= Giorgio Santi =

Italian botanist (1746–1822)

Giorgio Santi (1746–1822) was an Italian naturalist, chemist, botanist, traveler, zoologist and geologist.

Santi was a professor of Natural Sciences in Pisa from 1782 to 1822, a director of the Museum of Natural History and the Prefect of the botanical garden of Pisa from 1782 to 1814. He was born in Pienza in 1746 and graduated in Medicine and Surgery at the University of Siena. He practiced at the Hospital of Santa Maria Nuova and won a scholarship to Siena Biringucci apprenticeship, and because of that he moved to France in 1773, studying at Montpellier and Paris, where he met Buffon, Lavoisier and other famous scientists.

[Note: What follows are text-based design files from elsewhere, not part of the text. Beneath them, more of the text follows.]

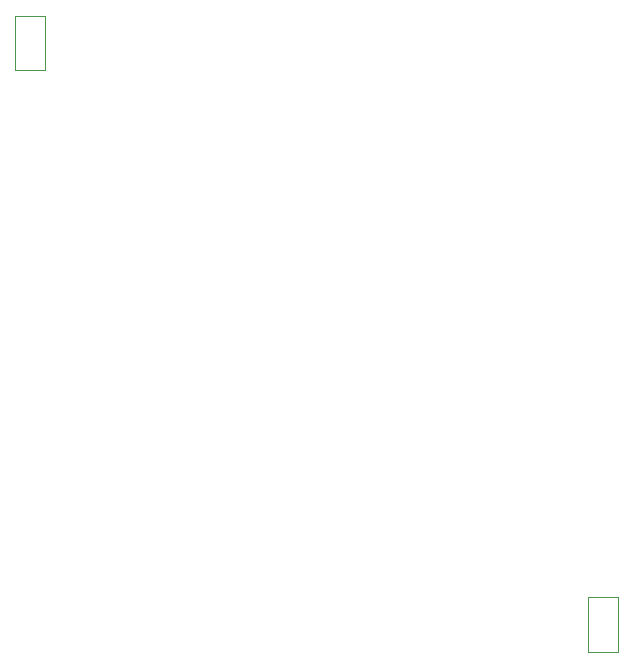
<source format=gbr>
G04 #@! TF.GenerationSoftware,KiCad,Pcbnew,5.1.5-52549c5~84~ubuntu18.04.1*
G04 #@! TF.CreationDate,2020-02-05T15:24:46-05:00*
G04 #@! TF.ProjectId,datapod,64617461-706f-4642-9e6b-696361645f70,1*
G04 #@! TF.SameCoordinates,Original*
G04 #@! TF.FileFunction,Other,User*
%FSLAX46Y46*%
G04 Gerber Fmt 4.6, Leading zero omitted, Abs format (unit mm)*
G04 Created by KiCad (PCBNEW 5.1.5-52549c5~84~ubuntu18.04.1) date 2020-02-05 15:24:46*
%MOMM*%
%LPD*%
G04 APERTURE LIST*
%ADD10C,0.050000*%
G04 APERTURE END LIST*
D10*
X151250000Y-79300000D02*
X151250000Y-74700000D01*
X151250000Y-79300000D02*
X148750000Y-79300000D01*
X148750000Y-74700000D02*
X151250000Y-74700000D01*
X148750000Y-74700000D02*
X148750000Y-79300000D01*
X102750000Y-30050000D02*
X102750000Y-25450000D01*
X102750000Y-30050000D02*
X100250000Y-30050000D01*
X100250000Y-25450000D02*
X102750000Y-25450000D01*
X100250000Y-25450000D02*
X100250000Y-30050000D01*
M02*

</source>
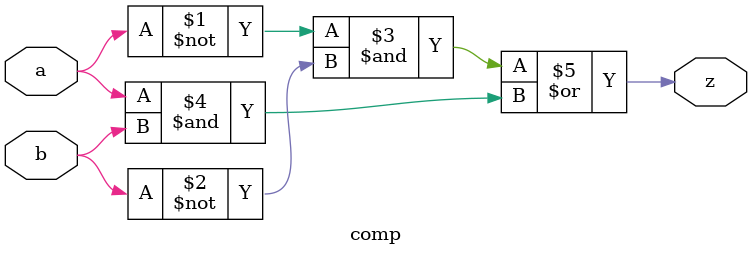
<source format=v>
module  comp
(
    input a,
    input b,
    output z
    
);

assign z = (~a & ~b) | (a & b); // z = a ^ b

endmodule
</source>
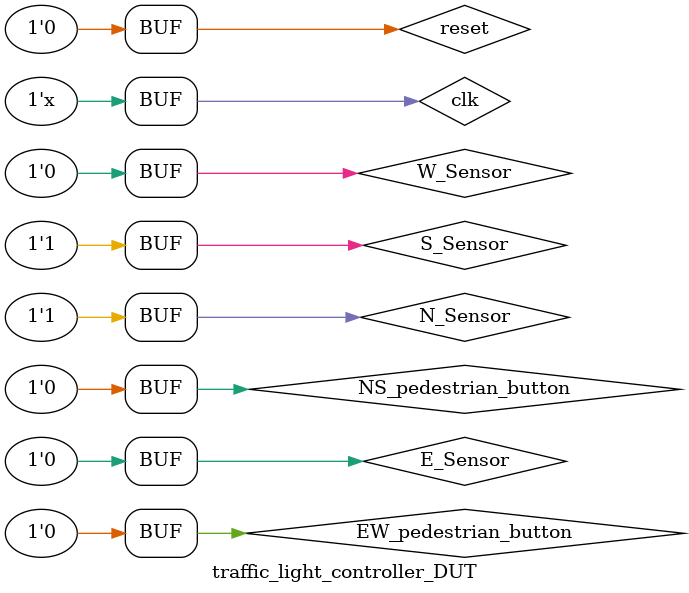
<source format=sv>
module traffic_light_controller_DUT();

//input N_Sensor,S_Sensor,E_Sensor,W_Sensor,
//input clk,reset,NS_pedestrian_button,EW_pedestrian_button,
//output reg[2:0] NS_direction,EW_direction,
//output reg NS_pedestrian_Signal,EW_pedestrian_Signal
reg N_Sensor,S_Sensor,E_Sensor,W_Sensor;
reg [2:0] NS_direction,EW_direction;
reg reset,clk,NS_pedestrian_button,EW_pedestrian_button;
wire NS_pedestrian_Signal,EW_pedestrian_Signal;

traffic_light_controller tb (N_Sensor,S_Sensor,E_Sensor,W_Sensor,clk,reset,NS_pedestrian_button,EW_pedestrian_button,
NS_direction,EW_direction,NS_pedestrian_Signal,EW_pedestrian_Signal);

 always begin
        #5 clk = ~clk;  
    end

initial begin
clk = 0; reset = 0;NS_pedestrian_button = 0;EW_pedestrian_button = 0;
#10
reset = 1;
#10
reset = 0;N_Sensor = 1;S_Sensor = 1;E_Sensor = 1;W_Sensor = 1;
#100 reset = 0;NS_pedestrian_button = 0;EW_pedestrian_button = 0;
#100 
#100
#100

NS_pedestrian_button = 1;EW_pedestrian_button = 1;
#200;
reset = 1;
#10
reset = 0;N_Sensor = 0;S_Sensor = 0;E_Sensor = 1;W_Sensor = 1;
#100 reset = 0;NS_pedestrian_button = 0;EW_pedestrian_button = 0;
#100 
#100
#100

NS_pedestrian_button = 1;EW_pedestrian_button = 1;
#200;
reset = 1;
#10
reset = 0;N_Sensor = 1;S_Sensor = 1;E_Sensor = 0;W_Sensor = 0;
#100 reset = 0;NS_pedestrian_button = 0;EW_pedestrian_button = 0;
#100 
#100
#100

NS_pedestrian_button = 1;EW_pedestrian_button = 1;
#200;
#100 reset = 0;NS_pedestrian_button = 0;EW_pedestrian_button = 0;
end

endmodule
</source>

In 1782 he returned to Florence, where the Grand Duke Peter Leopold gave him the post of professor in Pisa with the creation of a new chair of Natural Sciences and Chemistry. His residence was in the Botanical Garden in Pisa, but he lived with his wife Anna Simonelli (married in 1790) in Pienza until he died on December 30, 1822. He dedicated himself to the study of natural features of land, in particular the territory today corresponding to the provinces of Siena and Grosseto, and compiling interesting travel reports. He published on several occasions between 1795 and 1806 (three volumes). He was a founding father of Geology as an autonomous science and strove for the spread and adoption of new chemical theories in academia. It was in close relationship with Spallanzani, Giovanni Fabbroni, Gaetano Savi, and many other scientists and academics of the time.